Given data START

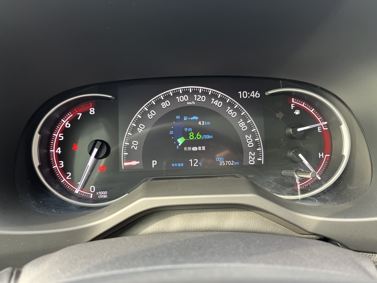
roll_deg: +0.4
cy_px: 142
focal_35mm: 26
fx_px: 283
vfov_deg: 53.1
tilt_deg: -21.3
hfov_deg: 67.3
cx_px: 188
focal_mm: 5.1
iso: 160
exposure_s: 1/60
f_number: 1.6
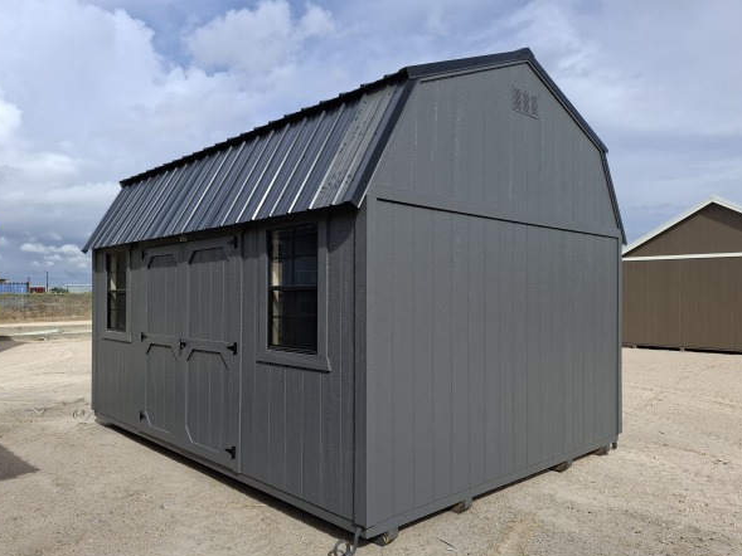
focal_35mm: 25
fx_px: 536
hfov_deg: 69.3
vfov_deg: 54.9
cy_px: 292
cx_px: 346
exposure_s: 1/1949
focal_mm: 5.54
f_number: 1.8
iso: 50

Given data END

**Directions for this task**
Return every line of the listing exactly, leaving its pictures behind.

**Exercise output**
roll_deg: +0.4
cy_px: 142
focal_35mm: 26
fx_px: 283
vfov_deg: 53.1
tilt_deg: -21.3
hfov_deg: 67.3
cx_px: 188
focal_mm: 5.1
iso: 160
exposure_s: 1/60
f_number: 1.6
focal_35mm: 25
fx_px: 536
hfov_deg: 69.3
vfov_deg: 54.9
cy_px: 292
cx_px: 346
exposure_s: 1/1949
focal_mm: 5.54
f_number: 1.8
iso: 50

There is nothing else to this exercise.